* PROBLEM TO SOLVE
Replace every "in stock" in the material below with "available", keeping all other text the same.

[Data taken from a collection]
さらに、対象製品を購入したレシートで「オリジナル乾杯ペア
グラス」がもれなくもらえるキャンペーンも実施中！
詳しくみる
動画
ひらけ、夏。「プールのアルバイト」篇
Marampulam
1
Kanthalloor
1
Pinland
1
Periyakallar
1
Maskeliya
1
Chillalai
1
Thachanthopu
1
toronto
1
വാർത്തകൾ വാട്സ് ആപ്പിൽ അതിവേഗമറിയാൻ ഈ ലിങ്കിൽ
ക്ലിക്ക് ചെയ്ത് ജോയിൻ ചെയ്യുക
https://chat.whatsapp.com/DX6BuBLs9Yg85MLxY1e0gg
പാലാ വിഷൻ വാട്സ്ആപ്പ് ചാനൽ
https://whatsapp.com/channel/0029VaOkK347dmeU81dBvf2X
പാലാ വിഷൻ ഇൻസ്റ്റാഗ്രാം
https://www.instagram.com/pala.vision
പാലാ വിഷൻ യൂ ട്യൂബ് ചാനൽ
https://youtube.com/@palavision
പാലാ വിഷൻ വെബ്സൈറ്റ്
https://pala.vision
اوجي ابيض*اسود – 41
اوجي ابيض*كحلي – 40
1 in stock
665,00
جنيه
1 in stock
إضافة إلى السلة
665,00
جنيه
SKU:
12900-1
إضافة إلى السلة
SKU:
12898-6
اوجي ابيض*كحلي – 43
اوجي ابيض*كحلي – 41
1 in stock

* RESPONSE TO THE TASK
さらに、対象製品を購入したレシートで「オリジナル乾杯ペア
グラス」がもれなくもらえるキャンペーンも実施中！
詳しくみる
動画
ひらけ、夏。「プールのアルバイト」篇
Marampulam
1
Kanthalloor
1
Pinland
1
Periyakallar
1
Maskeliya
1
Chillalai
1
Thachanthopu
1
toronto
1
വാർത്തകൾ വാട്സ് ആപ്പിൽ അതിവേഗമറിയാൻ ഈ ലിങ്കിൽ
ക്ലിക്ക് ചെയ്ത് ജോയിൻ ചെയ്യുക
https://chat.whatsapp.com/DX6BuBLs9Yg85MLxY1e0gg
പാലാ വിഷൻ വാട്സ്ആപ്പ് ചാനൽ
https://whatsapp.com/channel/0029VaOkK347dmeU81dBvf2X
പാലാ വിഷൻ ഇൻസ്റ്റാഗ്രാം
https://www.instagram.com/pala.vision
പാലാ വിഷൻ യൂ ട്യൂബ് ചാനൽ
https://youtube.com/@palavision
പാലാ വിഷൻ വെബ്സൈറ്റ്
https://pala.vision
اوجي ابيض*اسود – 41
اوجي ابيض*كحلي – 40
1 available
665,00
جنيه
1 available
إضافة إلى السلة
665,00
جنيه
SKU:
12900-1
إضافة إلى السلة
SKU:
12898-6
اوجي ابيض*كحلي – 43
اوجي ابيض*كحلي – 41
1 available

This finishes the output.